Bitrate: 10000000 (I/O)
Cores: 2 (1 for producer 1 for consumer)
(audio/video)
1 core = 12 viewers (6 broadcasts)
4 core = 24 viewers (12 broadcasts)
User Weight for Viewers (Bitrate had affected these results more than CPU could):
(audio/video)
12 viewers = 1 weight
24 viewers = 2 weight
36 viewers = 3 weight
48 viewers = 4 weight
60 viewers = 5 weight
72 viewers = 6 weight
So how this weight system works is, your consumer server is rated 6/6 total space per core, if producer needs to be sent out to 24 people you’ll cost the consumer server 2 slots, if 12 then 1 slot.
So a single consumer core here will allow 12 viewers to view 6 cameras/audio without issue. Some adjustments however to ensure no buffer problems/etc.
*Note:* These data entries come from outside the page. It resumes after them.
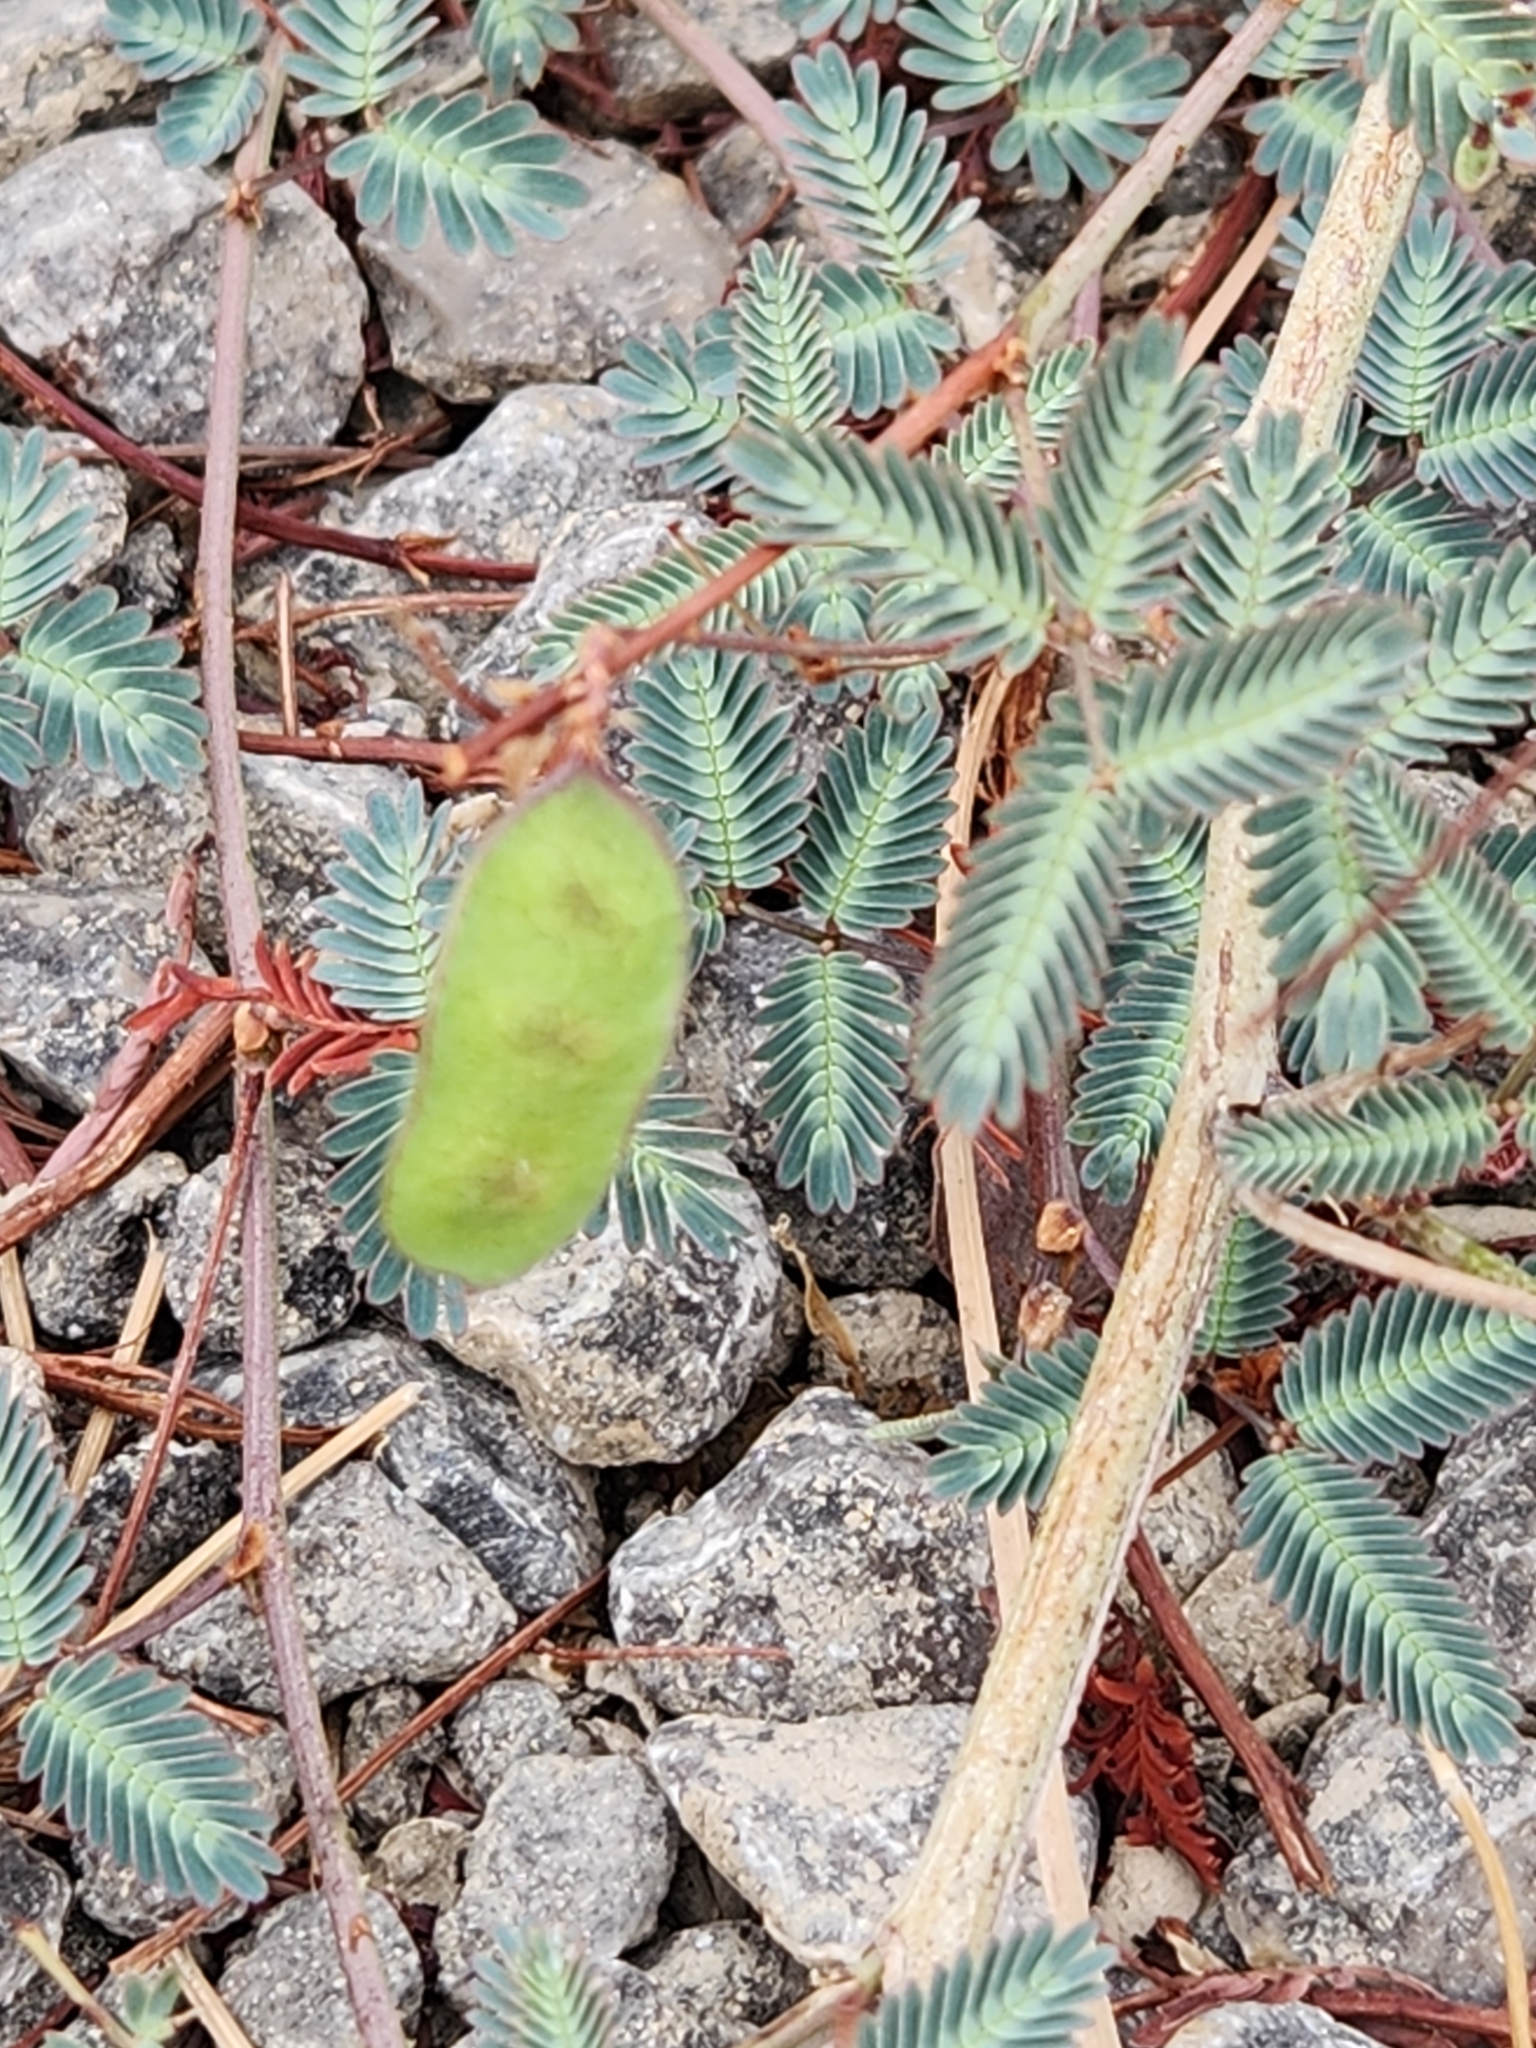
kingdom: Plantae
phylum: Tracheophyta
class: Magnoliopsida
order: Fabales
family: Fabaceae
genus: Neptunia
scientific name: Neptunia pubescens
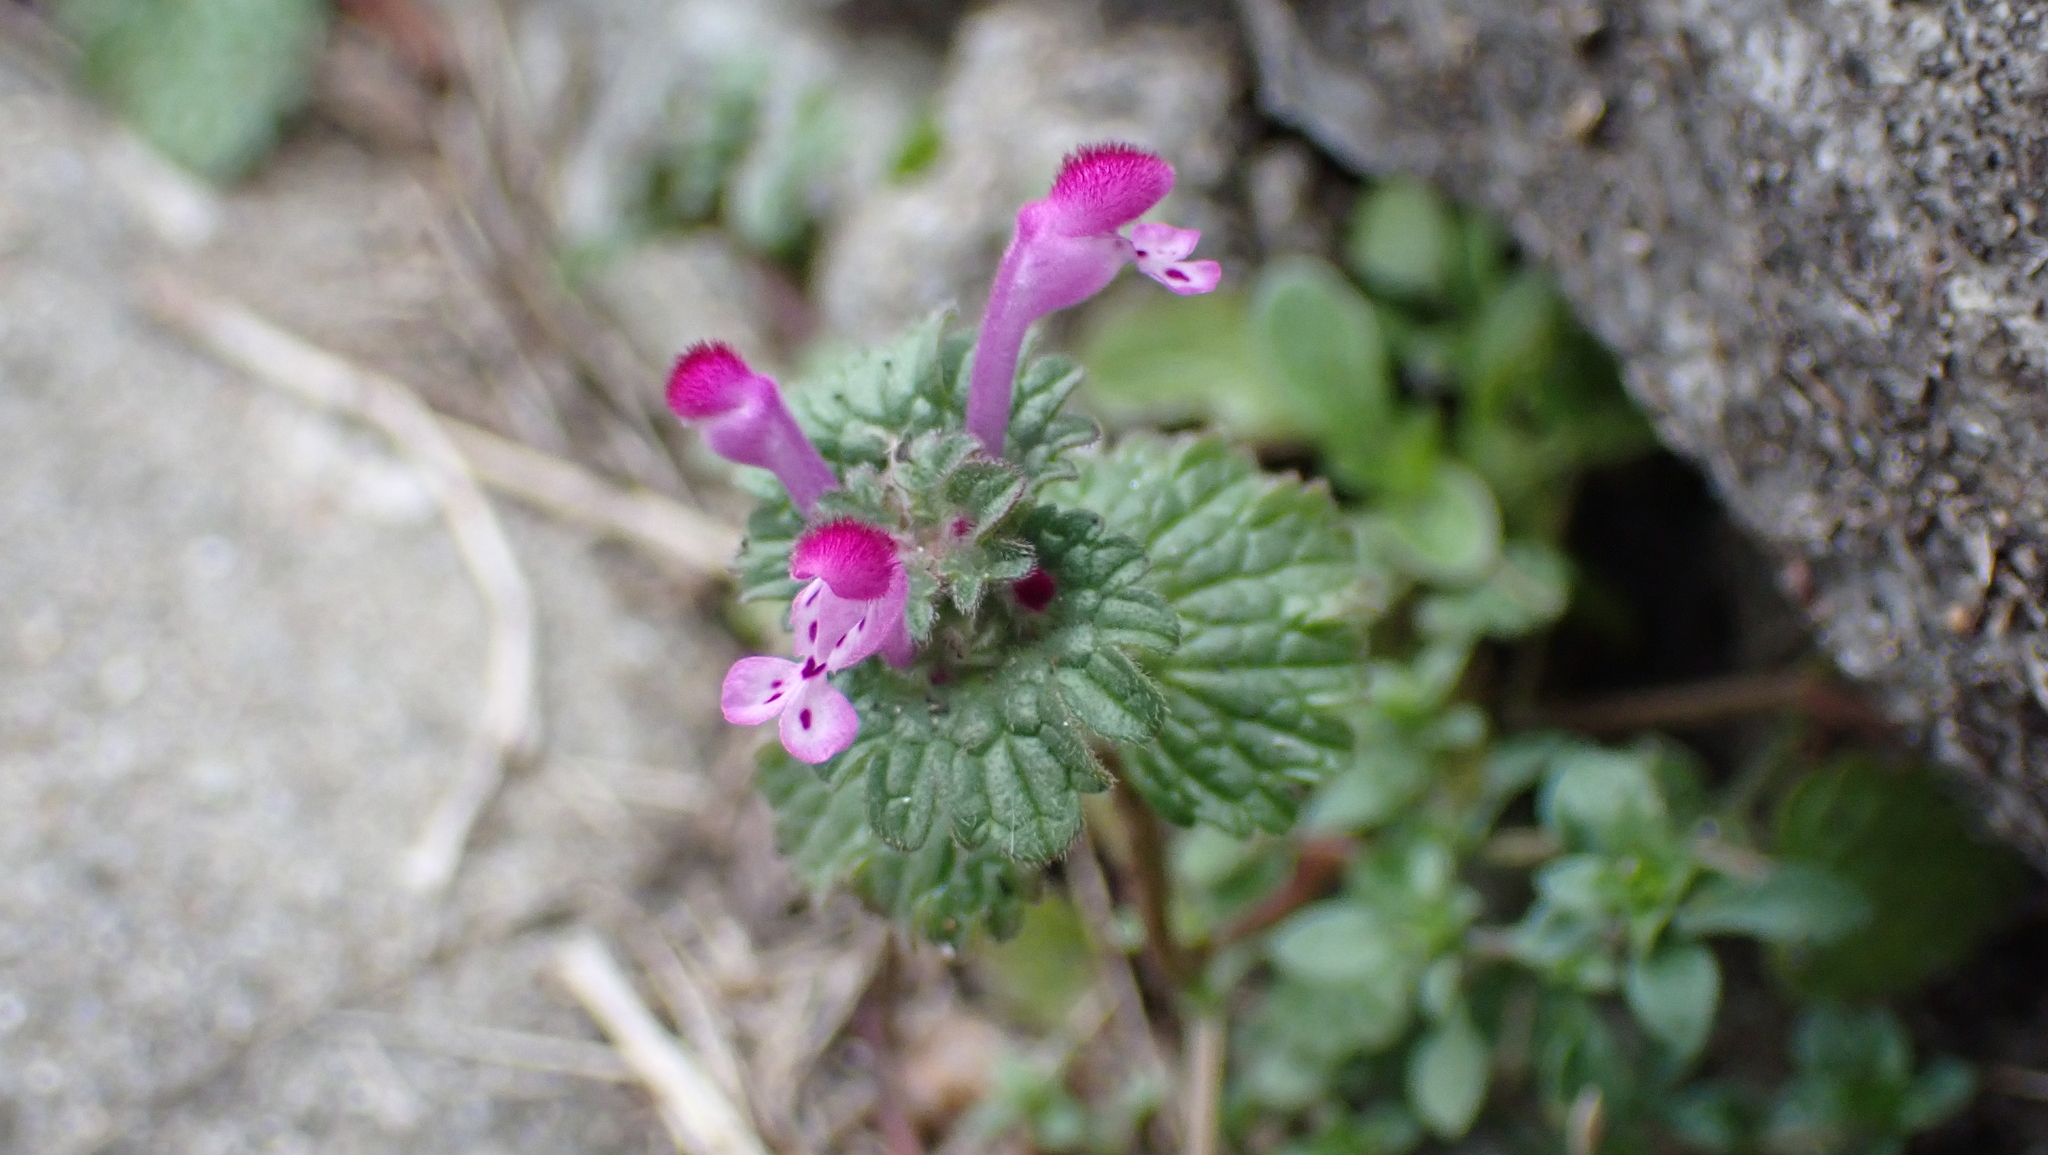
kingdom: Plantae
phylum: Tracheophyta
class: Magnoliopsida
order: Lamiales
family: Lamiaceae
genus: Lamium
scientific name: Lamium amplexicaule
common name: Henbit dead-nettle
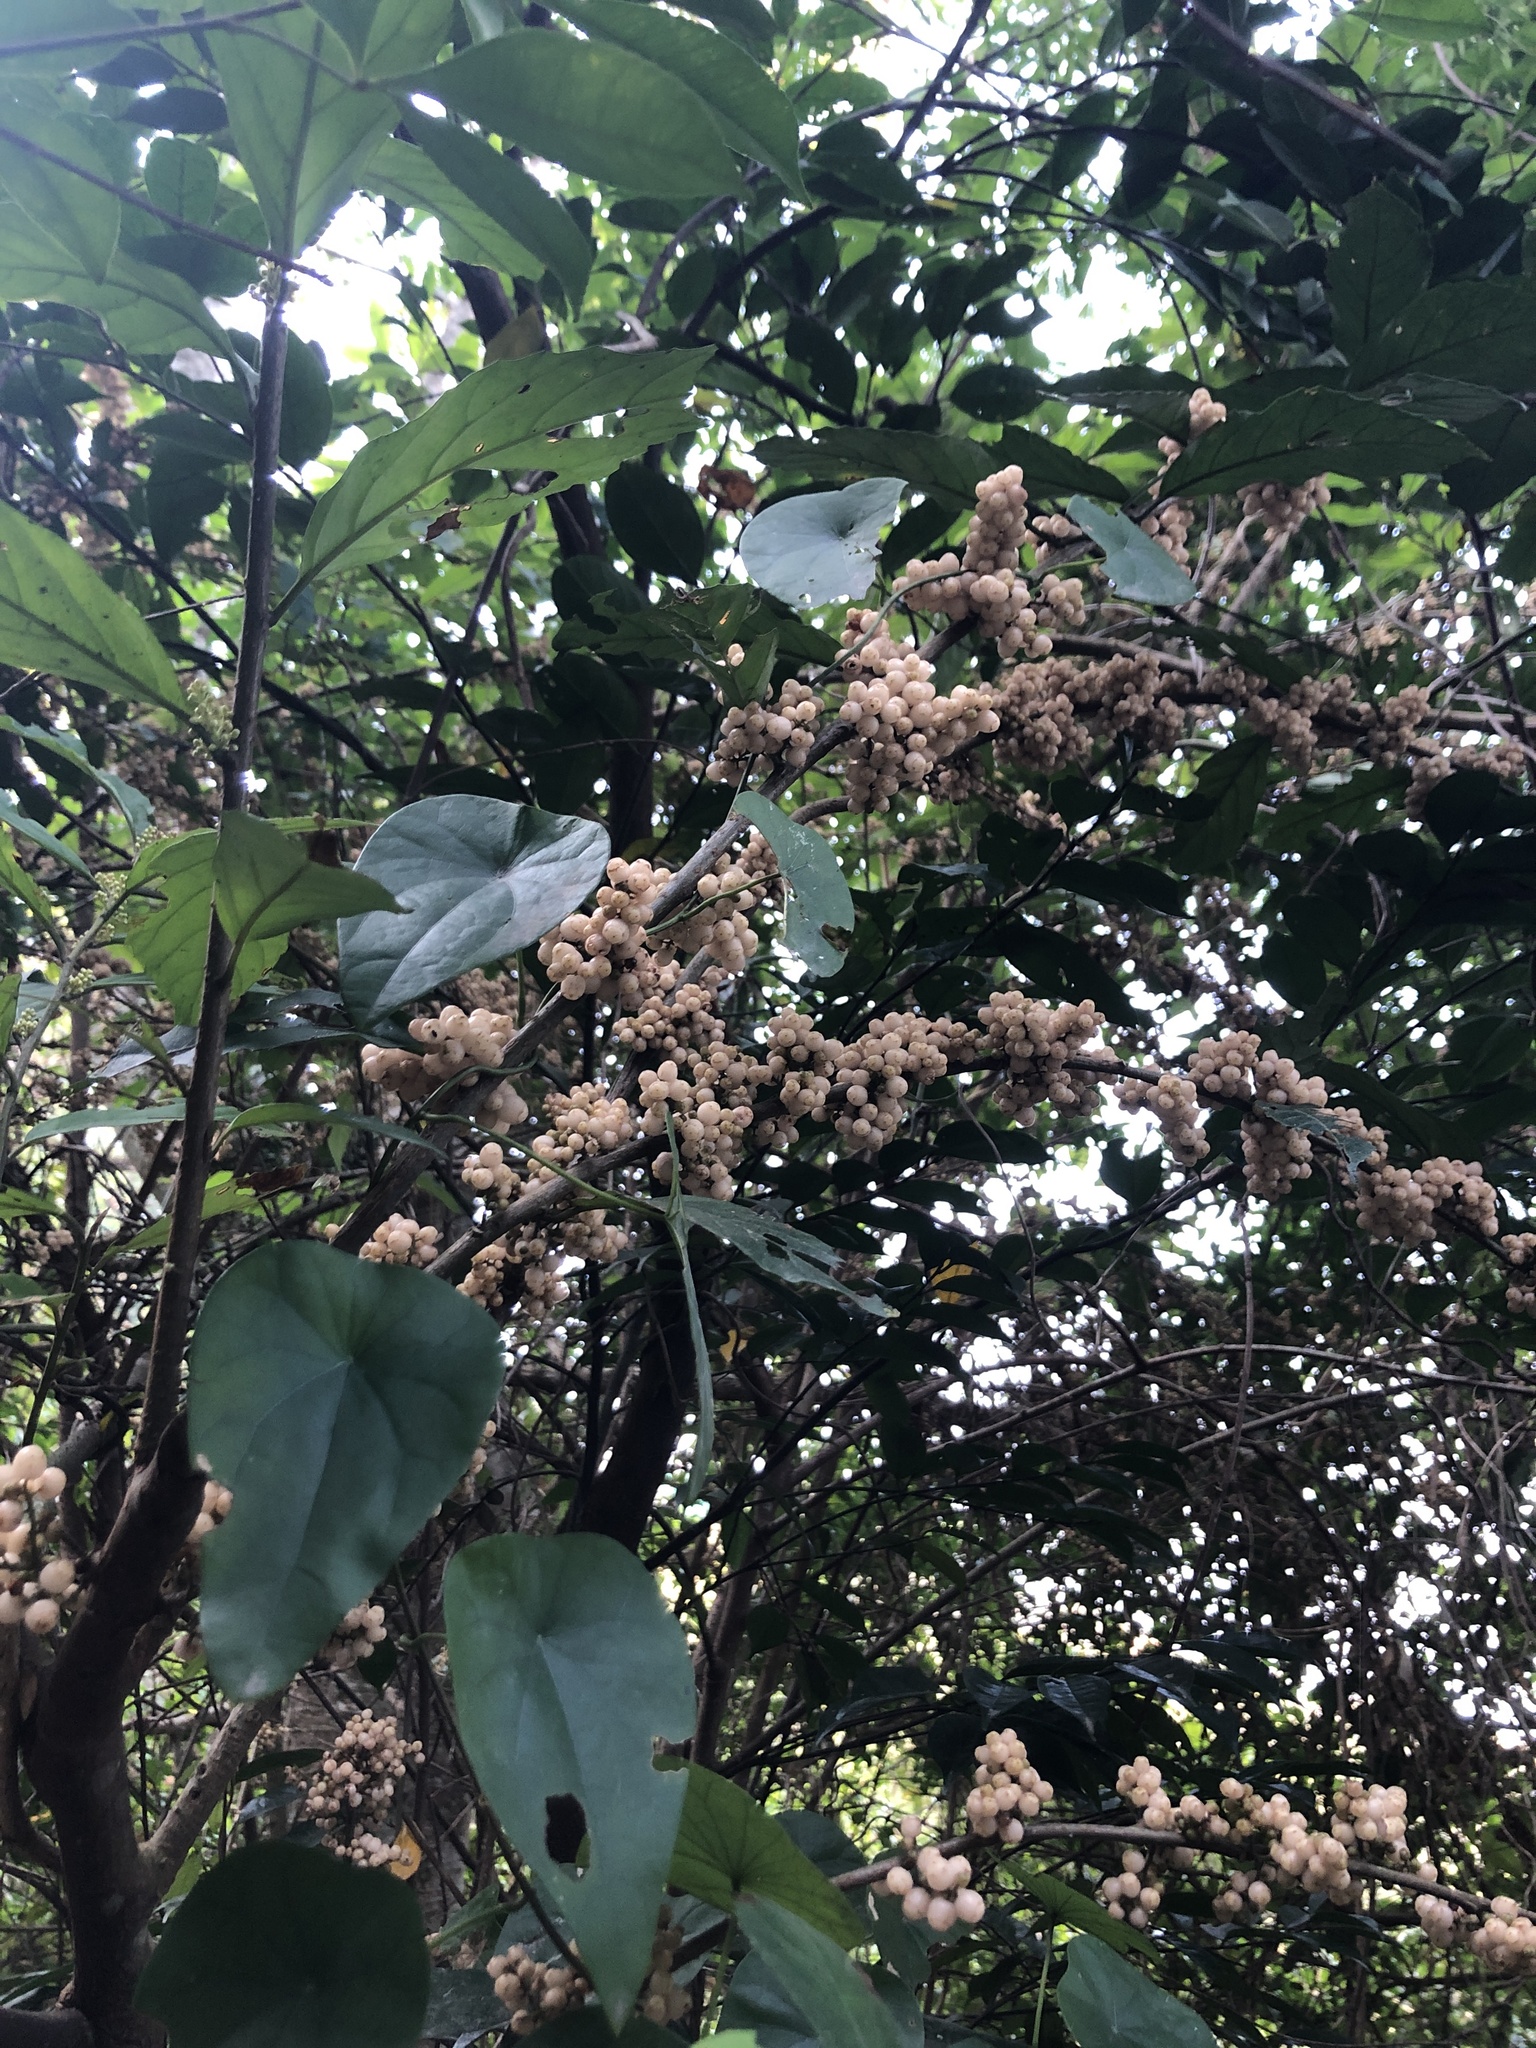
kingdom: Plantae
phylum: Tracheophyta
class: Magnoliopsida
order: Ericales
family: Primulaceae
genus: Maesa
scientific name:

Producer server will get its first broadcast and wait till a user comes to view, a first attempt at creating the pipetransport will be made with the consumer server and then the request if no stream exists to have it re-produced for the user and remembered for the next connections.
If all of the viewers leave the consumer server for the producer resets unless there is an active broadcast elsewhere (like different room).
So if you’re a user hanging alone on camera it shouldn’t cost a viewers’ server anything.
The numbers are not perfect, but it could be interesting for those to know during my tests CPU would not maintain a consistent % to user-count; there was at least a few factors to involve/consider but maybe if I sort that, these numbers will be much getter.
Now additional if I were to add more power to this, it’d be to have producer able to use 2 or more consumer-servers or more than 6 weight for the big rooms.